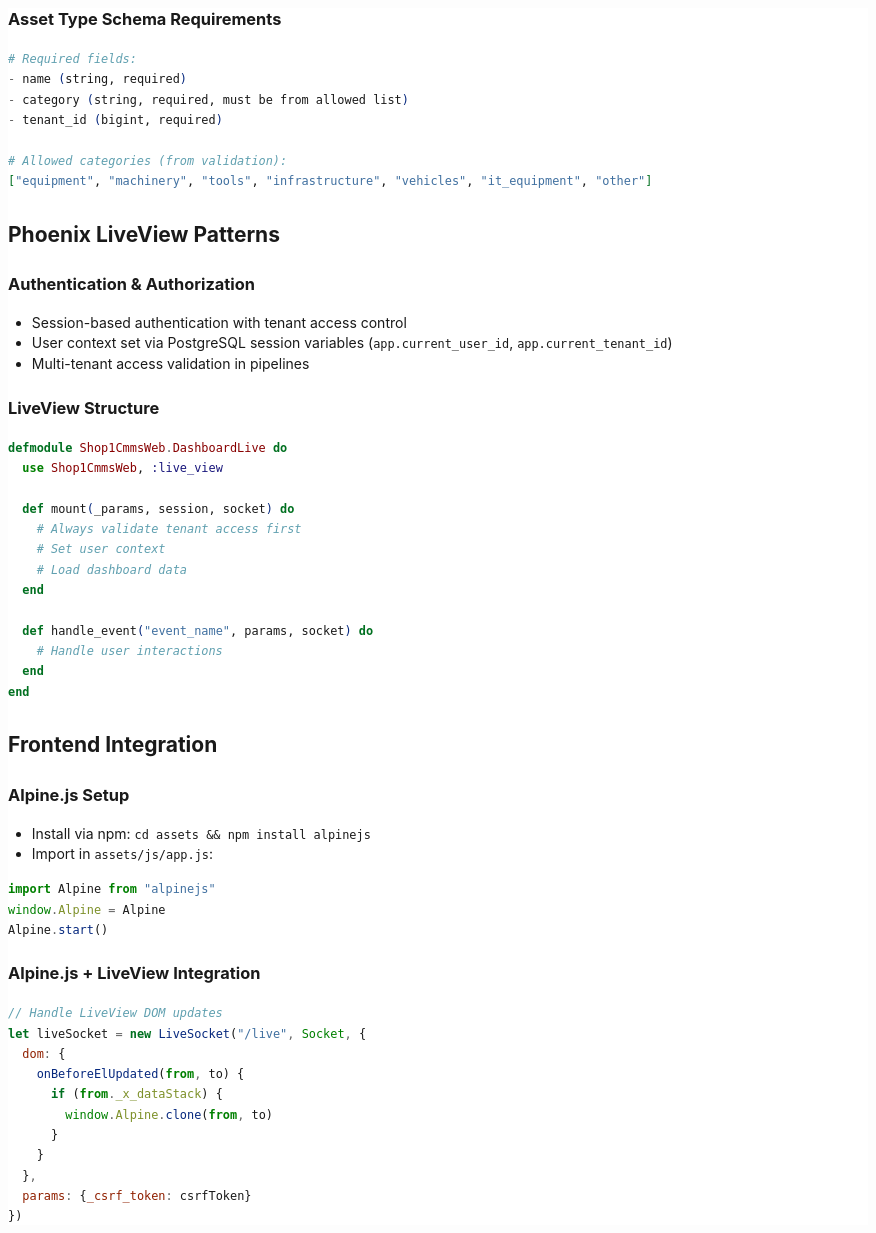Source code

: ### Asset Type Schema Requirements
```elixir
# Required fields:
- name (string, required)
- category (string, required, must be from allowed list)
- tenant_id (bigint, required)

# Allowed categories (from validation):
["equipment", "machinery", "tools", "infrastructure", "vehicles", "it_equipment", "other"]
```

## Phoenix LiveView Patterns

### Authentication & Authorization
- Session-based authentication with tenant access control
- User context set via PostgreSQL session variables (`app.current_user_id`, `app.current_tenant_id`)
- Multi-tenant access validation in pipelines

### LiveView Structure
```elixir
defmodule Shop1CmmsWeb.DashboardLive do
  use Shop1CmmsWeb, :live_view
  
  def mount(_params, session, socket) do
    # Always validate tenant access first
    # Set user context
    # Load dashboard data
  end
  
  def handle_event("event_name", params, socket) do
    # Handle user interactions
  end
end
```

## Frontend Integration

### Alpine.js Setup
- Install via npm: `cd assets && npm install alpinejs`
- Import in `assets/js/app.js`:
```javascript
import Alpine from "alpinejs"
window.Alpine = Alpine
Alpine.start()
```

### Alpine.js + LiveView Integration
```javascript
// Handle LiveView DOM updates
let liveSocket = new LiveSocket("/live", Socket, {
  dom: {
    onBeforeElUpdated(from, to) {
      if (from._x_dataStack) {
        window.Alpine.clone(from, to)
      }
    }
  },
  params: {_csrf_token: csrfToken}
})
```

Task requirements
Write out the material above without changing a word, and skip any picture.

Answer for the task
Source code

: ### Asset Type Schema Requirements
```elixir
# Required fields:
- name (string, required)
- category (string, required, must be from allowed list)
- tenant_id (bigint, required)

# Allowed categories (from validation):
["equipment", "machinery", "tools", "infrastructure", "vehicles", "it_equipment", "other"]
```

## Phoenix LiveView Patterns

### Authentication & Authorization
- Session-based authentication with tenant access control
- User context set via PostgreSQL session variables (`app.current_user_id`, `app.current_tenant_id`)
- Multi-tenant access validation in pipelines

### LiveView Structure
```elixir
defmodule Shop1CmmsWeb.DashboardLive do
  use Shop1CmmsWeb, :live_view
  
  def mount(_params, session, socket) do
    # Always validate tenant access first
    # Set user context
    # Load dashboard data
  end
  
  def handle_event("event_name", params, socket) do
    # Handle user interactions
  end
end
```

## Frontend Integration

### Alpine.js Setup
- Install via npm: `cd assets && npm install alpinejs`
- Import in `assets/js/app.js`:
```javascript
import Alpine from "alpinejs"
window.Alpine = Alpine
Alpine.start()
```

### Alpine.js + LiveView Integration
```javascript
// Handle LiveView DOM updates
let liveSocket = new LiveSocket("/live", Socket, {
  dom: {
    onBeforeElUpdated(from, to) {
      if (from._x_dataStack) {
        window.Alpine.clone(from, to)
      }
    }
  },
  params: {_csrf_token: csrfToken}
})
```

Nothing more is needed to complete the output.